In a report focused on water, New York-based Human Rights Watch on Thursday detailed what it called deliberate efforts by Israeli authorities "of a systematic nature" to deprive Gazans of water, which had "likely caused thousands of deaths... and will likely continue to cause deaths."

They were the latest in a series of accusations levelled against Israel — and denied by the country — during its 14-month war against Palestinian Hamas militants.

The Gaza war was sparked by Hamas's October 7, 2023, attack on Israel, which left 1,208 people dead, most of them civilians, according to an AFP tally of Israeli official figures.

Since then, Israel's retaliatory offensive has killed at least 45,317 people in Gaza, also mostly civilians, according to figures from the Hamas-run territory's health ministry that the United Nations considers reliable.

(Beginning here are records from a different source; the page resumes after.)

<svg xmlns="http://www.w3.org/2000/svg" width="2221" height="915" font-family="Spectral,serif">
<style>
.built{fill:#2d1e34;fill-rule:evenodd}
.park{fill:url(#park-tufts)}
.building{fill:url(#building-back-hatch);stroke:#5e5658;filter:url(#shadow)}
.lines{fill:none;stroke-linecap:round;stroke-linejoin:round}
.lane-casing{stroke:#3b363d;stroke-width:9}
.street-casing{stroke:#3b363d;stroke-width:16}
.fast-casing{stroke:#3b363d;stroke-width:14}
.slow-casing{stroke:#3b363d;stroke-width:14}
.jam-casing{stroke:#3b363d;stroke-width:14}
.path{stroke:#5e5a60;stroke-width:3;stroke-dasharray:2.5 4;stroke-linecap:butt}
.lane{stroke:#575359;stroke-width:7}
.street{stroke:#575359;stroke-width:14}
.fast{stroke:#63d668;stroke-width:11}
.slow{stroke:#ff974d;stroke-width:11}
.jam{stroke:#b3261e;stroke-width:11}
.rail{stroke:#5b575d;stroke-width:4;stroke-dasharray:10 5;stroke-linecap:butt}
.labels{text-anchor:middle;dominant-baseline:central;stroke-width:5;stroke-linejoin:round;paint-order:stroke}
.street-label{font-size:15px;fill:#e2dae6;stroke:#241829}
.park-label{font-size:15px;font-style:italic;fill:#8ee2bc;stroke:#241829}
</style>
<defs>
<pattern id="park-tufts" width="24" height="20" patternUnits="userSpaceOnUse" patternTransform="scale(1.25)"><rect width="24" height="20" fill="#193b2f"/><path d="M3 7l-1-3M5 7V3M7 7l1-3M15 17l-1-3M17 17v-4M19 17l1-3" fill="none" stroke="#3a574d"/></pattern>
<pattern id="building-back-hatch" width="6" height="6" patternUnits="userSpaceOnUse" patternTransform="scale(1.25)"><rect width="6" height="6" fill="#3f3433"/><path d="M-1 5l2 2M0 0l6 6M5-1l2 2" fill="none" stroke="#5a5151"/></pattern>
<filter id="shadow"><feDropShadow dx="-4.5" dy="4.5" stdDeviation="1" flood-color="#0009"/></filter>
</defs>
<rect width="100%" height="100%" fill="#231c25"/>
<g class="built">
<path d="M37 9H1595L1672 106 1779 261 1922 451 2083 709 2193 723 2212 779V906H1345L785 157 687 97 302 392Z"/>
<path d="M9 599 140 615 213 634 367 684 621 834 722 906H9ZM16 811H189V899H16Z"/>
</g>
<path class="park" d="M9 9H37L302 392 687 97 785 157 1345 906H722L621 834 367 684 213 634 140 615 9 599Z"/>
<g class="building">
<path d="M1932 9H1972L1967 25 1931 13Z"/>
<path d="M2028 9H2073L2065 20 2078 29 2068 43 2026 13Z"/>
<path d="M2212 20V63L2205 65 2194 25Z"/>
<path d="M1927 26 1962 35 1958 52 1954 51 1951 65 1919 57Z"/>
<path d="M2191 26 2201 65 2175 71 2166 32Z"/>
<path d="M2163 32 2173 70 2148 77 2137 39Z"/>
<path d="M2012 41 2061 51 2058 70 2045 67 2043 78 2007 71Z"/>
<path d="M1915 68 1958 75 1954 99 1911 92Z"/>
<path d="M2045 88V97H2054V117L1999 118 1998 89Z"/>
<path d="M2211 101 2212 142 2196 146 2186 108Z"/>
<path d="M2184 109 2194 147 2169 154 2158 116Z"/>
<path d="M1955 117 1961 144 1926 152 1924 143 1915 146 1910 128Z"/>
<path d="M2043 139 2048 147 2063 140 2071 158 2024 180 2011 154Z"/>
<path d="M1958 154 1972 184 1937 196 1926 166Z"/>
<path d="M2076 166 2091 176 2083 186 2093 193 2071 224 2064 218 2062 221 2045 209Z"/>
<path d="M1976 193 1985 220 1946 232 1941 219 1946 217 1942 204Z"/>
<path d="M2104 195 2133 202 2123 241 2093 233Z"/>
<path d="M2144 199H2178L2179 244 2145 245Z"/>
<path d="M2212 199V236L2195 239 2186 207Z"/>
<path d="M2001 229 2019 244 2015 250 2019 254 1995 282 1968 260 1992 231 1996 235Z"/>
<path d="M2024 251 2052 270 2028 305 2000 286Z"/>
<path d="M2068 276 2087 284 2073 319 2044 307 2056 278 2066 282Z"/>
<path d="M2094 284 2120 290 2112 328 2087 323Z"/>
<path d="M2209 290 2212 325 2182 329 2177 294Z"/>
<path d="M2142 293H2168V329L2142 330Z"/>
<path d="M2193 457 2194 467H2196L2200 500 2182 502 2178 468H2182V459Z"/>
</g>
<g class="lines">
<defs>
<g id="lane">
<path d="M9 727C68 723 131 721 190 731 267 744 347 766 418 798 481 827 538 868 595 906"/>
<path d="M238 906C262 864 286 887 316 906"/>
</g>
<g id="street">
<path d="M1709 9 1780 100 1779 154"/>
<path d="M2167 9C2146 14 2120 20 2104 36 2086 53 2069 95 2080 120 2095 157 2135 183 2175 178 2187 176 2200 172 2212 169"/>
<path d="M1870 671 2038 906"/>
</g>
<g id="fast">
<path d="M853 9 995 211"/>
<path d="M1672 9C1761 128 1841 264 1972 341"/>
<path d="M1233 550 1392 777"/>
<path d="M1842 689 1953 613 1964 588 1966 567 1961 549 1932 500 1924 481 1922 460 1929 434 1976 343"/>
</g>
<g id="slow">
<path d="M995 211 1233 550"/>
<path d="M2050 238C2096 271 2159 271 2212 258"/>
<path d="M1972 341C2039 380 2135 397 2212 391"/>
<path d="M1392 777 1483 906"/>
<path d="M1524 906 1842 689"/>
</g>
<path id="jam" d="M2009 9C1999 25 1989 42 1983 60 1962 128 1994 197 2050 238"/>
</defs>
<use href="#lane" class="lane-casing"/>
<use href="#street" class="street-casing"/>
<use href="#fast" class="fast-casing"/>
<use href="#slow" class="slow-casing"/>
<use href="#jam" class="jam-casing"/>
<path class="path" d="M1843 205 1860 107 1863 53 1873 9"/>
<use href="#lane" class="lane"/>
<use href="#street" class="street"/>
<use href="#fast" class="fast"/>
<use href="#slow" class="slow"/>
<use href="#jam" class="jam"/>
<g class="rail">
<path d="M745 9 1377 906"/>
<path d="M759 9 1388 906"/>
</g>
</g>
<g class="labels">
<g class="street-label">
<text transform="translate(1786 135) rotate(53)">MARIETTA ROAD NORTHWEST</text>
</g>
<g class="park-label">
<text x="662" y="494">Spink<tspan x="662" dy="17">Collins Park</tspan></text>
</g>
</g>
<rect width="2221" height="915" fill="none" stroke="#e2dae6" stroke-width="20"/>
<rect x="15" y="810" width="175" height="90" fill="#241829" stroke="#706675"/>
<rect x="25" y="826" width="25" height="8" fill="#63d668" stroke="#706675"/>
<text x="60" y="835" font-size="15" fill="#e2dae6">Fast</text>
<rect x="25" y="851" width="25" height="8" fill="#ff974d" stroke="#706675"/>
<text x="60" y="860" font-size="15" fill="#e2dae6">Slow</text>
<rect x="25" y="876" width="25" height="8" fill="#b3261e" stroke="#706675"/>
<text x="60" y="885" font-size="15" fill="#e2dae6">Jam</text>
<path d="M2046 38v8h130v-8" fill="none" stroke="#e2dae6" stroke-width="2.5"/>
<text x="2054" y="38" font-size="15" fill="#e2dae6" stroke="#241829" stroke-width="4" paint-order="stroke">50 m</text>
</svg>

Oxfam said that it and other international aid groups had been "continually prevented from delivering life-saving aid" in northern Gaza since October 6 this year, when Israel intensified its bombardment of the area.

"Thousands of people are estimated to still be cut off, but with humanitarian access blocked it's impossible to know exact numbers," Oxfam said.

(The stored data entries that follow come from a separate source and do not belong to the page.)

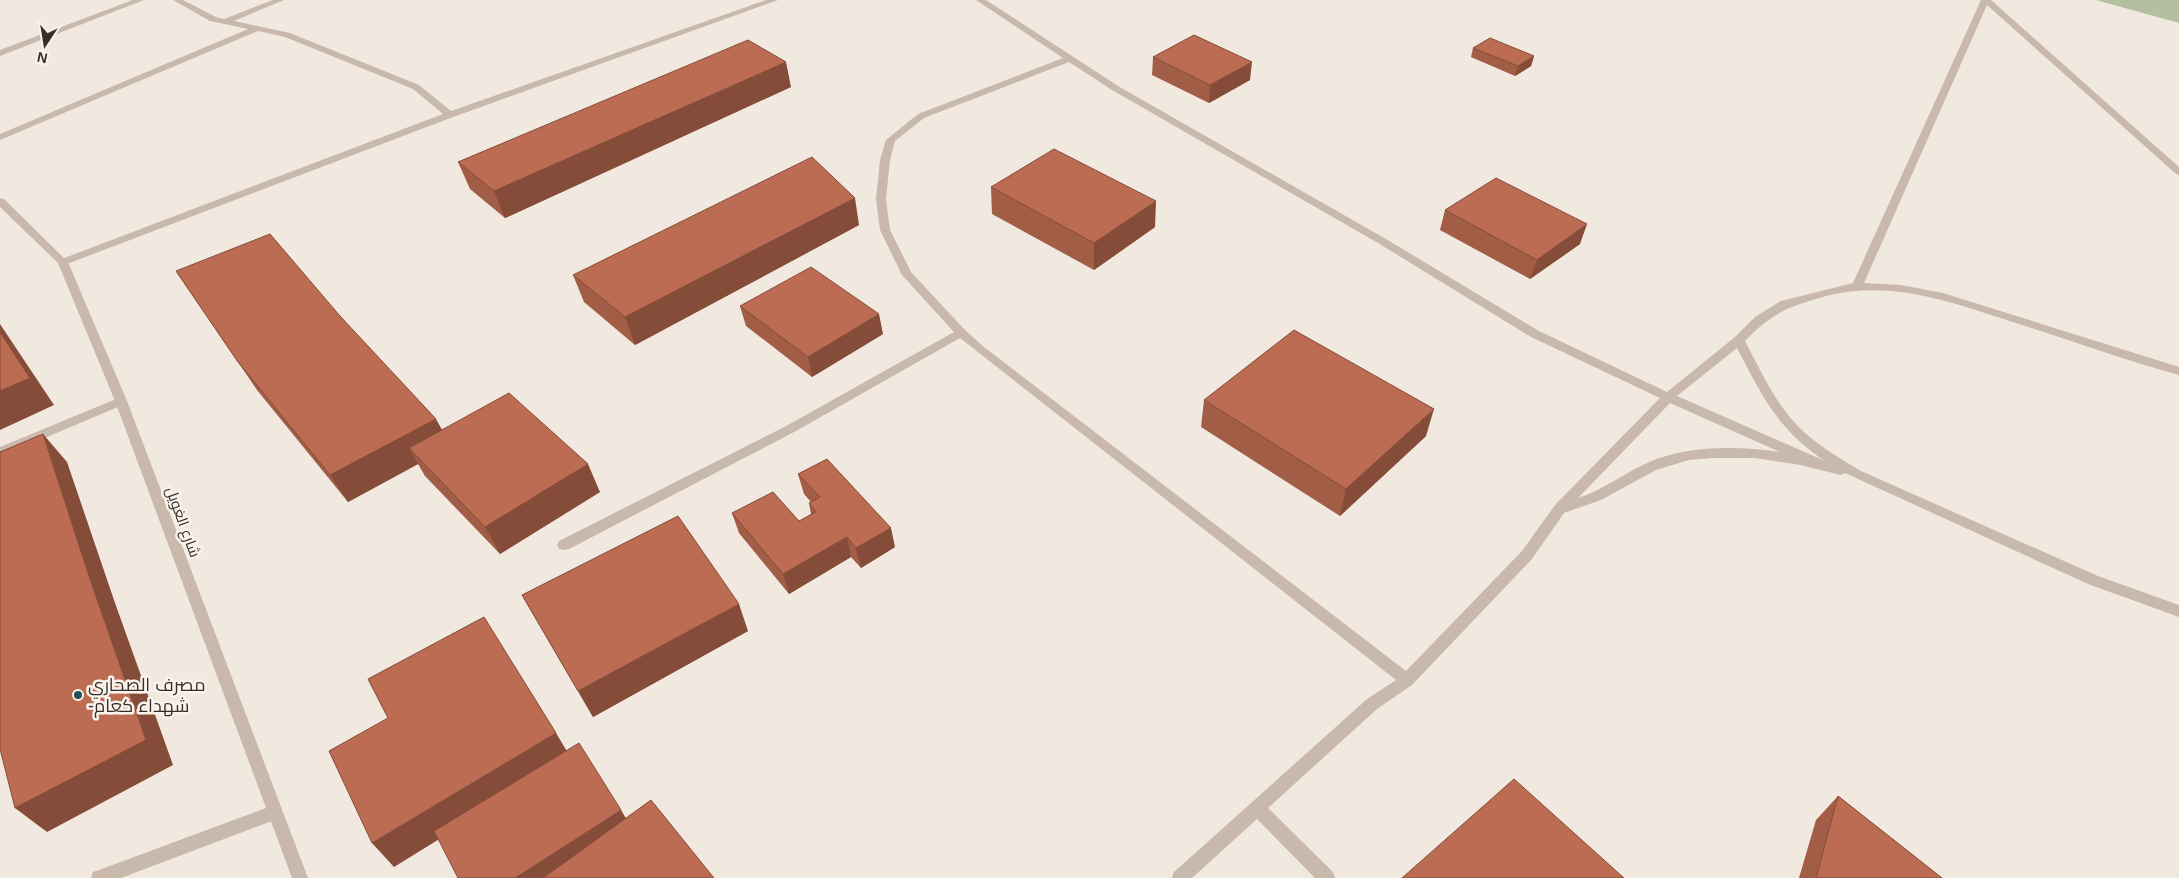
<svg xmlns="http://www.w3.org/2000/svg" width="2179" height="878" font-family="Helvetica,Cairo,sans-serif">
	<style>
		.green { fill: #b4bfa0 }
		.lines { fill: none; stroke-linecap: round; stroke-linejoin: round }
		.minor { fill: #c8b9ac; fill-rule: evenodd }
		.tertiary { fill: #c8b9ac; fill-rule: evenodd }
		.wall { fill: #a25d47 }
		.shaded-wall { fill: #844c39 }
		.building { fill: #bc6c52; stroke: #844c39 }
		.poi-dot { fill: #235155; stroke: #f9f3eb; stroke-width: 2 }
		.labels { text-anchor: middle; stroke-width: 5; stroke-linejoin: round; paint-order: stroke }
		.street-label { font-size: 15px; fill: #372e2a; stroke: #f9f3eb }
		.near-poi-label { font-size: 18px; fill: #372e2a; stroke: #f9f3eb; text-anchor: start }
	</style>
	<rect width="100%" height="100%" fill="#f1e9df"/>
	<path class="green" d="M2096,0H2179V23Z"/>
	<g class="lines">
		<g class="minor">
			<path d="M133,0H144L0,56V50Z"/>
			<path d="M173,0H183L216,17L224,19L273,0H284L234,21L290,33L419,85L451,111L766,0H778L453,117L67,264H59L58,262L59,260L443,114L413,89L285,37L258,31L0,140V134L248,29L210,21Z"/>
			<path d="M976,0H986L1118,86L1386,239L1539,331L1667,392L1735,337L1755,317L1781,301L1853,283L1981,0H1991L2179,167V175L2176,174L1987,5L1864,283L1901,285L1943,293L2179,367V375C2125,360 2073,341 2019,324C1953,303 1889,277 1819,298C1785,308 1770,315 1745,341C1760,369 1773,399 1795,423C1813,443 1838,457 1861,471L2098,576L2179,605V617L2088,584L1845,473L1841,475L1800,465L1755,458H1711L1689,460L1656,470L1601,500L1564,513L1532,559L1412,685L1377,709L1268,808L1333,872L1335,878H1315L1257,819L1192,878H1172L1174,872L1367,699L1396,680L960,338L796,431L569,549L564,550L559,549L557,545L559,541L788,425L954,332L902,275L880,230L876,199L880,160L886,140L918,114L1063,58ZM1069,62L1112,90L1378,243L1531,337L1660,398L1555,505L1522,551L1406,671L984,347L965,330L911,272L890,230L886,199L890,160L895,141L924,118ZM1737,348C1762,396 1778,430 1825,461L1677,396ZM1670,403L1780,452C1737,446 1688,445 1647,463C1623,474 1603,490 1578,498Z"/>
			<path d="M121,397L127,401L125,404L0,457V447Z"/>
			<path d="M274,805L280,808L282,813L280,818L121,878H91L93,872L99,870Z"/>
		</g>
		<path class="tertiary" d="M0,198L4,199L68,262L127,401L308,878H292L115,401L58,263L0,207Z"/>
	</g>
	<g class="wall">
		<path d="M1473,48L1534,56L1531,66L1515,76L1471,57Z"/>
		<path d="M1153,57L1250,80L1209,103L1152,75Z"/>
		<path d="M791,87L505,218L470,189L458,162Z"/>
		<path d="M991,187L1155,227L1094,270L992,214Z"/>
		<path d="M1445,210L1580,244L1530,279L1440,230Z"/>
		<path d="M859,225L635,345L584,302L573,275Z"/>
		<path d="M176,271L340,316L442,430L600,492L500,554L425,476L418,464L348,502L257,390Z"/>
		<path d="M740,306L883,334L812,377L746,326Z"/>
		<path d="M1204,400L1426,436L1340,516L1201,427Z"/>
		<path d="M798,474L895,547L861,568L851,557L789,594L739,533L732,513L799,521L811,514L809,503L811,502L804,494Z"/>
		<path d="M522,595L748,631L593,717Z"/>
		<path d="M1838,796L1942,878H1799L1816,820Z"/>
	</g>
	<g class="shaded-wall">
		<path d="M1534,56L1531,66L1515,76L1518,66Z"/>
		<path d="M786,62L791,87L505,218L494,191Z"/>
		<path d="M1252,62L1250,80L1209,103L1210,85Z"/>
		<path d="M855,198L859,225L635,345L625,317Z"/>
		<path d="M1156,201L1155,227L1094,270V243Z"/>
		<path d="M1587,224L1580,244L1530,279L1537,260Z"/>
		<path d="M879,314L883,334L812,377L808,357Z"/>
		<path d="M0,324L54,405L0,430Z"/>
		<path d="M1434,409L1426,436L1340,516L1346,489Z"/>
		<path d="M436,419L451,446L409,448L418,464L348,502L330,475Z"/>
		<path d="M43,434L67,462L115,603L173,765L47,832L15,808Z"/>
		<path d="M588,464L600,492L500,554L485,527Z"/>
		<path d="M891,528L895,547L861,568L856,548Z"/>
		<path d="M847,537L851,557L789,594L783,574Z"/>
		<path d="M739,604L748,631L593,717L578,691Z"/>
		<path d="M556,733L571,758L394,867L372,843Z"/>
		<path d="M621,810L631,827L553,878H515Z"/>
	</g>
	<g class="building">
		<path d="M1194,35L1252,62L1210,85L1153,57Z"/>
		<path d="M1490,38L1534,56L1518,66L1473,48Z"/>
		<path d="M748,40L786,62L494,191L458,162Z"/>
		<path d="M1054,149L1156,201L1094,243L991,187Z"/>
		<path d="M812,157L855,198L625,317L573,275Z"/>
		<path d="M1496,178L1587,224L1537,260L1445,210Z"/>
		<path d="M270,234L340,316L436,419L330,475L238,362L176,271Z"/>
		<path d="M811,267L879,314L808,357L740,306Z"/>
		<path d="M1294,330L1434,409L1346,489L1204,400Z"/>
		<path d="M0,332L30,378L0,391Z"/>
		<path d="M509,393L588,464L485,527L409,448Z"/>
		<path d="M43,434L89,576L146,740L15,808L0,749V452Z"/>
		<path d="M827,459L891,528L856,548L847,537L783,574L732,513L773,492L799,521L816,512L809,503L820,497L798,474Z"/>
		<path d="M678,516L739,604L578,691L522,595Z"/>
		<path d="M484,617L556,733L372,843L329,751L388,718L368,679Z"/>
		<path d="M579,743L621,810L515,878H458L434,831Z"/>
		<path d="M1514,779L1624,878H1402Z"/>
		<path d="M1838,796L1942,878H1816Z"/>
		<path d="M651,800L714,878H543Z"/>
	</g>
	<circle class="poi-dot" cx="78" cy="695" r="5"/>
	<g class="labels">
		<g class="street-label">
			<text transform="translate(183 522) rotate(70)" y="5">شارع الغويل</text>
		</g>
		<g class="near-poi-label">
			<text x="88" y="691">مصرف الصحاري<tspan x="88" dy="21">-شهداء كعام</tspan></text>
		</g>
	</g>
	<g transform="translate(45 45) rotate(192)" stroke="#f9f3eb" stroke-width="4" paint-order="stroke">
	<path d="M0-4L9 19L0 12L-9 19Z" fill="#372e2a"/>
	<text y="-8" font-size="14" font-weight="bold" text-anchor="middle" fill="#372e2a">N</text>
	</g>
</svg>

"At the beginning of December, humanitarian organizations operating in Gaza were receiving calls from vulnerable people trapped in homes and shelters that had completely run out of food and water."

Oxfam highlighted one instance of an aid delivery in November being disrupted by Israeli authorities.

"A convoy of 11 trucks last month was initially held up at the holding point by the Israeli military at Jabalia, where some food was taken by starving civilians," it said.

"After the green light to proceed to the destination was received, the trucks were then stopped further on at a military checkpoint. Soldiers forced the drivers to offload the aid in a militarized zone, which desperate civilians had no access to."

The UN General Assembly overwhelmingly approved a resolution on Thursday asking the International Court of Justice (ICJ) to assess Israel's obligations to assist Palestinians.